MATERIAL FOR THIS TASK:
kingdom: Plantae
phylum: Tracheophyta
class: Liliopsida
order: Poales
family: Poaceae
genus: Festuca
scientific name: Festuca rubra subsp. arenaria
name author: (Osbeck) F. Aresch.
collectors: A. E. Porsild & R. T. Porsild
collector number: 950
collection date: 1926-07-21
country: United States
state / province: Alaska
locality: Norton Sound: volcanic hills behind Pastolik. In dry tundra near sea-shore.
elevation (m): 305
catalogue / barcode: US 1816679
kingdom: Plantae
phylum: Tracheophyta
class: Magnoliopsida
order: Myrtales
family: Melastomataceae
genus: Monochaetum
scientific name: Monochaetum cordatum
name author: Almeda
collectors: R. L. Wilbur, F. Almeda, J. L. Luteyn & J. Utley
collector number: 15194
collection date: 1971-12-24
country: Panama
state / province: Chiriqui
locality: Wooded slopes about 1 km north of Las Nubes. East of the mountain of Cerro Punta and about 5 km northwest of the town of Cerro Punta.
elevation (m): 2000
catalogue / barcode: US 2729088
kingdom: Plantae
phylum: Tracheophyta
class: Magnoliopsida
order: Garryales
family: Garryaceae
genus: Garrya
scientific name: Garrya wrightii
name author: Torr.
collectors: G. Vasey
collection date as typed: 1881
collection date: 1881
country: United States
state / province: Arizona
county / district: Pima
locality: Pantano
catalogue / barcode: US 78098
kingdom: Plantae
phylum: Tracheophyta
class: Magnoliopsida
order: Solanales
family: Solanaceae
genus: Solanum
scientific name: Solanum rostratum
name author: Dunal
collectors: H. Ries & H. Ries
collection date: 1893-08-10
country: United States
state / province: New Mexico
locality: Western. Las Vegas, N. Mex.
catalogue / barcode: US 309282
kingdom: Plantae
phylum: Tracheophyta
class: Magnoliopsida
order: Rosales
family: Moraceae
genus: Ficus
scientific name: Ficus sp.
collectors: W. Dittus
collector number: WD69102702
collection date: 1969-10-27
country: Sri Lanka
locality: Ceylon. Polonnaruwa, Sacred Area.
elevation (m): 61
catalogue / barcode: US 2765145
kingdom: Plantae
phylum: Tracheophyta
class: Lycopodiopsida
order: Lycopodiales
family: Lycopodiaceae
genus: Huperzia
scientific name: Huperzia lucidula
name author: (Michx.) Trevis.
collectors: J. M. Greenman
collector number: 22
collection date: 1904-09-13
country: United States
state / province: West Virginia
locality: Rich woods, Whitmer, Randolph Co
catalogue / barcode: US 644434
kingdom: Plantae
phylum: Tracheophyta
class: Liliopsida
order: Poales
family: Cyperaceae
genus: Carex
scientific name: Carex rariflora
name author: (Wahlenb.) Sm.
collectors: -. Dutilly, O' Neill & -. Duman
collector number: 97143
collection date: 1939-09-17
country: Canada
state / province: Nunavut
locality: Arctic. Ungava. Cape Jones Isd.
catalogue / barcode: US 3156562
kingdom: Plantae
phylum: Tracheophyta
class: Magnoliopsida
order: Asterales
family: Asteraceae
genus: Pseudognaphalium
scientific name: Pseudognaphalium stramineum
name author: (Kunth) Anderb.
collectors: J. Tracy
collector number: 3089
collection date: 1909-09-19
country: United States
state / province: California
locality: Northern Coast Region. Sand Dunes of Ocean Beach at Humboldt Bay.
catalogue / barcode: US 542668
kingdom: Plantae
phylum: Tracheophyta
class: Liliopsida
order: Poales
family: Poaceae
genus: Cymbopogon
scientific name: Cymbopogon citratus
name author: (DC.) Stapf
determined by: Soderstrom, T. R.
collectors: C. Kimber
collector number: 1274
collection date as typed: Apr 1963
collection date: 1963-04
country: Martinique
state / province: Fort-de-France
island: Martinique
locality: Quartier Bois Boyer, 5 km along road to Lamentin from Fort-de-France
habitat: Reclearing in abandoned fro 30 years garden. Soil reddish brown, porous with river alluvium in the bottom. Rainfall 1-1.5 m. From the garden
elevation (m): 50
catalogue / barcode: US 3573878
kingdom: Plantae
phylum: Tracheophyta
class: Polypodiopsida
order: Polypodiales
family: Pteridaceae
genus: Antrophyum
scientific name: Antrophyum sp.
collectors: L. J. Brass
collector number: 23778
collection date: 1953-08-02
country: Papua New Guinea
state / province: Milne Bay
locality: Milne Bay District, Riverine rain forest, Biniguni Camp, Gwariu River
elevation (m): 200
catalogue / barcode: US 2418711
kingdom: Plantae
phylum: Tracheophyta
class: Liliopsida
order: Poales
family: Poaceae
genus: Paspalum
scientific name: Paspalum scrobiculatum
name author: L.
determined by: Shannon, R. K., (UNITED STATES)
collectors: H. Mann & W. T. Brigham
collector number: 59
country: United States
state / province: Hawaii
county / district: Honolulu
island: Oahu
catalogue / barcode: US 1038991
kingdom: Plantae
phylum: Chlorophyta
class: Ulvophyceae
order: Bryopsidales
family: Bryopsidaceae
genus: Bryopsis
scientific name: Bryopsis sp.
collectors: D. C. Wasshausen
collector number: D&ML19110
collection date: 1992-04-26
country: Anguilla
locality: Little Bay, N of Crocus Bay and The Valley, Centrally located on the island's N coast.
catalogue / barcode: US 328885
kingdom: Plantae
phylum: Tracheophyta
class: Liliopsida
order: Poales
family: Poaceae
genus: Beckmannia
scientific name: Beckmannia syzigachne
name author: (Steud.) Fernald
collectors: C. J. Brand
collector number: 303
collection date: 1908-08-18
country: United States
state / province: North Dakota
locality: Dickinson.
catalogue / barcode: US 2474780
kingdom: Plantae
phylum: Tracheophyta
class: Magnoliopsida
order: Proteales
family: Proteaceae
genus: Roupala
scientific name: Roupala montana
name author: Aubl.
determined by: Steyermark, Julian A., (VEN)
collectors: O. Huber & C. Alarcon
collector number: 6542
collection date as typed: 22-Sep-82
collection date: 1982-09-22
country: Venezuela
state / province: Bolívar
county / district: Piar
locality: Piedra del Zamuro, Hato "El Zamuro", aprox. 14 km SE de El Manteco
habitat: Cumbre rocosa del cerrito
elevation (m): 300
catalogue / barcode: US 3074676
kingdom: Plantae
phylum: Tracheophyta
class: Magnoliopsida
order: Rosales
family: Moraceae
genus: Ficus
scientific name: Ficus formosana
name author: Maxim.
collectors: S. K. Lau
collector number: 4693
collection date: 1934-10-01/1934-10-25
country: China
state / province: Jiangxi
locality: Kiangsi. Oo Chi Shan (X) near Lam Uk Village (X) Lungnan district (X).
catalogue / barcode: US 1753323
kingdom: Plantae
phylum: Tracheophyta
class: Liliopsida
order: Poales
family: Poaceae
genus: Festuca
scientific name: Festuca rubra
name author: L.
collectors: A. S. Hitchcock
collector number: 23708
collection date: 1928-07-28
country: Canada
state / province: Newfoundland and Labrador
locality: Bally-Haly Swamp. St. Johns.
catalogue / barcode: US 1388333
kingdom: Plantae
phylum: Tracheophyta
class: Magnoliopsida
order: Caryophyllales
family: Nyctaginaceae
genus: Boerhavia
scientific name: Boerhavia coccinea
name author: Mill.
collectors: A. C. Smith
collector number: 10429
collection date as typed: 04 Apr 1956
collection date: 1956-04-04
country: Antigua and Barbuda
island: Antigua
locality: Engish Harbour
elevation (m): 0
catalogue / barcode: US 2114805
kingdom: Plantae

REQUIRED TASK:
Reproduce every one of the lines above, leaving each one unchanged.

COMPLETED EXERCISE:
kingdom: Plantae
phylum: Tracheophyta
class: Liliopsida
order: Poales
family: Poaceae
genus: Festuca
scientific name: Festuca rubra subsp. arenaria
name author: (Osbeck) F. Aresch.
collectors: A. E. Porsild & R. T. Porsild
collector number: 950
collection date: 1926-07-21
country: United States
state / province: Alaska
locality: Norton Sound: volcanic hills behind Pastolik. In dry tundra near sea-shore.
elevation (m): 305
catalogue / barcode: US 1816679
kingdom: Plantae
phylum: Tracheophyta
class: Magnoliopsida
order: Myrtales
family: Melastomataceae
genus: Monochaetum
scientific name: Monochaetum cordatum
name author: Almeda
collectors: R. L. Wilbur, F. Almeda, J. L. Luteyn & J. Utley
collector number: 15194
collection date: 1971-12-24
country: Panama
state / province: Chiriqui
locality: Wooded slopes about 1 km north of Las Nubes. East of the mountain of Cerro Punta and about 5 km northwest of the town of Cerro Punta.
elevation (m): 2000
catalogue / barcode: US 2729088
kingdom: Plantae
phylum: Tracheophyta
class: Magnoliopsida
order: Garryales
family: Garryaceae
genus: Garrya
scientific name: Garrya wrightii
name author: Torr.
collectors: G. Vasey
collection date as typed: 1881
collection date: 1881
country: United States
state / province: Arizona
county / district: Pima
locality: Pantano
catalogue / barcode: US 78098
kingdom: Plantae
phylum: Tracheophyta
class: Magnoliopsida
order: Solanales
family: Solanaceae
genus: Solanum
scientific name: Solanum rostratum
name author: Dunal
collectors: H. Ries & H. Ries
collection date: 1893-08-10
country: United States
state / province: New Mexico
locality: Western. Las Vegas, N. Mex.
catalogue / barcode: US 309282
kingdom: Plantae
phylum: Tracheophyta
class: Magnoliopsida
order: Rosales
family: Moraceae
genus: Ficus
scientific name: Ficus sp.
collectors: W. Dittus
collector number: WD69102702
collection date: 1969-10-27
country: Sri Lanka
locality: Ceylon. Polonnaruwa, Sacred Area.
elevation (m): 61
catalogue / barcode: US 2765145
kingdom: Plantae
phylum: Tracheophyta
class: Lycopodiopsida
order: Lycopodiales
family: Lycopodiaceae
genus: Huperzia
scientific name: Huperzia lucidula
name author: (Michx.) Trevis.
collectors: J. M. Greenman
collector number: 22
collection date: 1904-09-13
country: United States
state / province: West Virginia
locality: Rich woods, Whitmer, Randolph Co
catalogue / barcode: US 644434
kingdom: Plantae
phylum: Tracheophyta
class: Liliopsida
order: Poales
family: Cyperaceae
genus: Carex
scientific name: Carex rariflora
name author: (Wahlenb.) Sm.
collectors: -. Dutilly, O' Neill & -. Duman
collector number: 97143
collection date: 1939-09-17
country: Canada
state / province: Nunavut
locality: Arctic. Ungava. Cape Jones Isd.
catalogue / barcode: US 3156562
kingdom: Plantae
phylum: Tracheophyta
class: Magnoliopsida
order: Asterales
family: Asteraceae
genus: Pseudognaphalium
scientific name: Pseudognaphalium stramineum
name author: (Kunth) Anderb.
collectors: J. Tracy
collector number: 3089
collection date: 1909-09-19
country: United States
state / province: California
locality: Northern Coast Region. Sand Dunes of Ocean Beach at Humboldt Bay.
catalogue / barcode: US 542668
kingdom: Plantae
phylum: Tracheophyta
class: Liliopsida
order: Poales
family: Poaceae
genus: Cymbopogon
scientific name: Cymbopogon citratus
name author: (DC.) Stapf
determined by: Soderstrom, T. R.
collectors: C. Kimber
collector number: 1274
collection date as typed: Apr 1963
collection date: 1963-04
country: Martinique
state / province: Fort-de-France
island: Martinique
locality: Quartier Bois Boyer, 5 km along road to Lamentin from Fort-de-France
habitat: Reclearing in abandoned fro 30 years garden. Soil reddish brown, porous with river alluvium in the bottom. Rainfall 1-1.5 m. From the garden
elevation (m): 50
catalogue / barcode: US 3573878
kingdom: Plantae
phylum: Tracheophyta
class: Polypodiopsida
order: Polypodiales
family: Pteridaceae
genus: Antrophyum
scientific name: Antrophyum sp.
collectors: L. J. Brass
collector number: 23778
collection date: 1953-08-02
country: Papua New Guinea
state / province: Milne Bay
locality: Milne Bay District, Riverine rain forest, Biniguni Camp, Gwariu River
elevation (m): 200
catalogue / barcode: US 2418711
kingdom: Plantae
phylum: Tracheophyta
class: Liliopsida
order: Poales
family: Poaceae
genus: Paspalum
scientific name: Paspalum scrobiculatum
name author: L.
determined by: Shannon, R. K., (UNITED STATES)
collectors: H. Mann & W. T. Brigham
collector number: 59
country: United States
state / province: Hawaii
county / district: Honolulu
island: Oahu
catalogue / barcode: US 1038991
kingdom: Plantae
phylum: Chlorophyta
class: Ulvophyceae
order: Bryopsidales
family: Bryopsidaceae
genus: Bryopsis
scientific name: Bryopsis sp.
collectors: D. C. Wasshausen
collector number: D&ML19110
collection date: 1992-04-26
country: Anguilla
locality: Little Bay, N of Crocus Bay and The Valley, Centrally located on the island's N coast.
catalogue / barcode: US 328885
kingdom: Plantae
phylum: Tracheophyta
class: Liliopsida
order: Poales
family: Poaceae
genus: Beckmannia
scientific name: Beckmannia syzigachne
name author: (Steud.) Fernald
collectors: C. J. Brand
collector number: 303
collection date: 1908-08-18
country: United States
state / province: North Dakota
locality: Dickinson.
catalogue / barcode: US 2474780
kingdom: Plantae
phylum: Tracheophyta
class: Magnoliopsida
order: Proteales
family: Proteaceae
genus: Roupala
scientific name: Roupala montana
name author: Aubl.
determined by: Steyermark, Julian A., (VEN)
collectors: O. Huber & C. Alarcon
collector number: 6542
collection date as typed: 22-Sep-82
collection date: 1982-09-22
country: Venezuela
state / province: Bolívar
county / district: Piar
locality: Piedra del Zamuro, Hato "El Zamuro", aprox. 14 km SE de El Manteco
habitat: Cumbre rocosa del cerrito
elevation (m): 300
catalogue / barcode: US 3074676
kingdom: Plantae
phylum: Tracheophyta
class: Magnoliopsida
order: Rosales
family: Moraceae
genus: Ficus
scientific name: Ficus formosana
name author: Maxim.
collectors: S. K. Lau
collector number: 4693
collection date: 1934-10-01/1934-10-25
country: China
state / province: Jiangxi
locality: Kiangsi. Oo Chi Shan (X) near Lam Uk Village (X) Lungnan district (X).
catalogue / barcode: US 1753323
kingdom: Plantae
phylum: Tracheophyta
class: Liliopsida
order: Poales
family: Poaceae
genus: Festuca
scientific name: Festuca rubra
name author: L.
collectors: A. S. Hitchcock
collector number: 23708
collection date: 1928-07-28
country: Canada
state / province: Newfoundland and Labrador
locality: Bally-Haly Swamp. St. Johns.
catalogue / barcode: US 1388333
kingdom: Plantae
phylum: Tracheophyta
class: Magnoliopsida
order: Caryophyllales
family: Nyctaginaceae
genus: Boerhavia
scientific name: Boerhavia coccinea
name author: Mill.
collectors: A. C. Smith
collector number: 10429
collection date as typed: 04 Apr 1956
collection date: 1956-04-04
country: Antigua and Barbuda
island: Antigua
locality: Engish Harbour
elevation (m): 0
catalogue / barcode: US 2114805
kingdom: Plantae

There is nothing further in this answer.